Stored entries
□ □ □ □ □
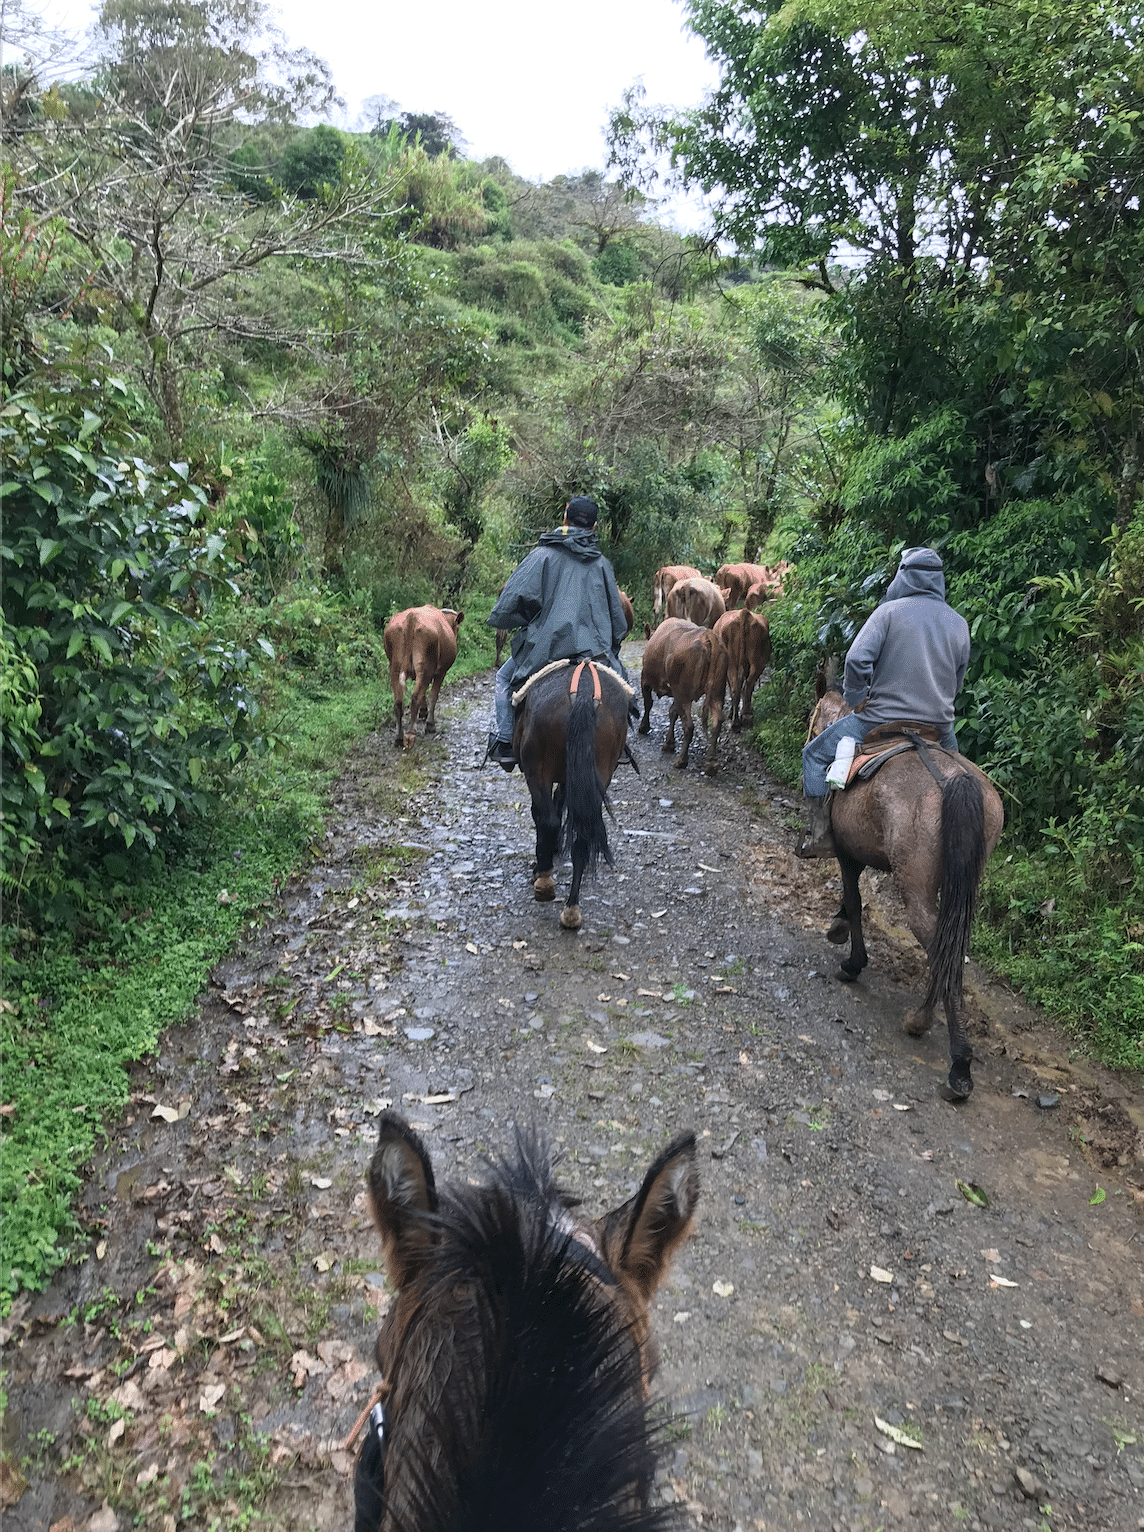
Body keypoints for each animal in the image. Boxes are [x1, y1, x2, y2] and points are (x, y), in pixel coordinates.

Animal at [379, 600, 459, 744]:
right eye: (457, 628)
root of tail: (411, 618)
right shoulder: (441, 672)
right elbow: (432, 696)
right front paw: (430, 724)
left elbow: (424, 694)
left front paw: (423, 712)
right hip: (426, 667)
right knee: (415, 697)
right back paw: (410, 733)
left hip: (395, 668)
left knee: (398, 702)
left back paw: (399, 737)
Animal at [514, 661, 630, 931]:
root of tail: (584, 691)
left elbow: (544, 814)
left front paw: (542, 863)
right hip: (600, 769)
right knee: (583, 835)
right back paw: (572, 908)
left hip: (538, 769)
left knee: (546, 820)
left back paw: (545, 882)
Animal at [640, 615, 728, 772]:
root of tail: (707, 635)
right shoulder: (676, 693)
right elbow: (672, 712)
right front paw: (669, 743)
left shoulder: (646, 679)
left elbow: (648, 703)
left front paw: (644, 727)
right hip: (717, 692)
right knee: (716, 722)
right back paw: (711, 763)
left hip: (683, 693)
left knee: (689, 725)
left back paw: (681, 760)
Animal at [802, 683, 1004, 1103]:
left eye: (813, 722)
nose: (809, 736)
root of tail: (954, 781)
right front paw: (838, 927)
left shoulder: (846, 852)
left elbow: (856, 902)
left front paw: (852, 961)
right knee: (951, 948)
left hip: (915, 885)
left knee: (940, 949)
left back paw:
□ □ □ □ □
* [Try it]: Retype the records above exactly, and keep any picture out of what you write.

* [Answer section]:
Body keypoints for each animal in the image. Boxes are [x1, y1, x2, y2] and points are (x, y), in pixel coordinates.

Animal at [379, 600, 459, 744]:
right eye: (457, 628)
root of tail: (411, 618)
right shoulder: (441, 672)
right elbow: (432, 696)
right front paw: (430, 724)
left elbow: (424, 694)
left front paw: (423, 712)
right hip: (426, 667)
right knee: (415, 697)
right back paw: (410, 733)
left hip: (395, 668)
left knee: (398, 702)
left back paw: (399, 737)
Animal at [514, 661, 630, 931]:
root of tail: (584, 691)
left elbow: (544, 814)
left front paw: (542, 863)
right hip: (600, 769)
right knee: (583, 835)
right back paw: (572, 908)
left hip: (538, 769)
left knee: (546, 820)
left back paw: (545, 882)
Animal at [640, 615, 728, 772]:
root of tail: (707, 635)
right shoulder: (676, 693)
right elbow: (672, 712)
right front paw: (669, 743)
left shoulder: (646, 679)
left elbow: (648, 703)
left front paw: (644, 727)
right hip: (717, 692)
right knee: (716, 722)
right back paw: (711, 763)
left hip: (683, 693)
left knee: (689, 725)
left back paw: (681, 760)
Animal at [802, 683, 1004, 1103]:
left eye: (813, 722)
nose: (809, 736)
root of tail: (954, 781)
right front paw: (838, 927)
left shoulder: (846, 852)
left elbow: (856, 902)
left front paw: (852, 961)
right knee: (951, 948)
left hip: (915, 885)
left knee: (940, 949)
left back paw:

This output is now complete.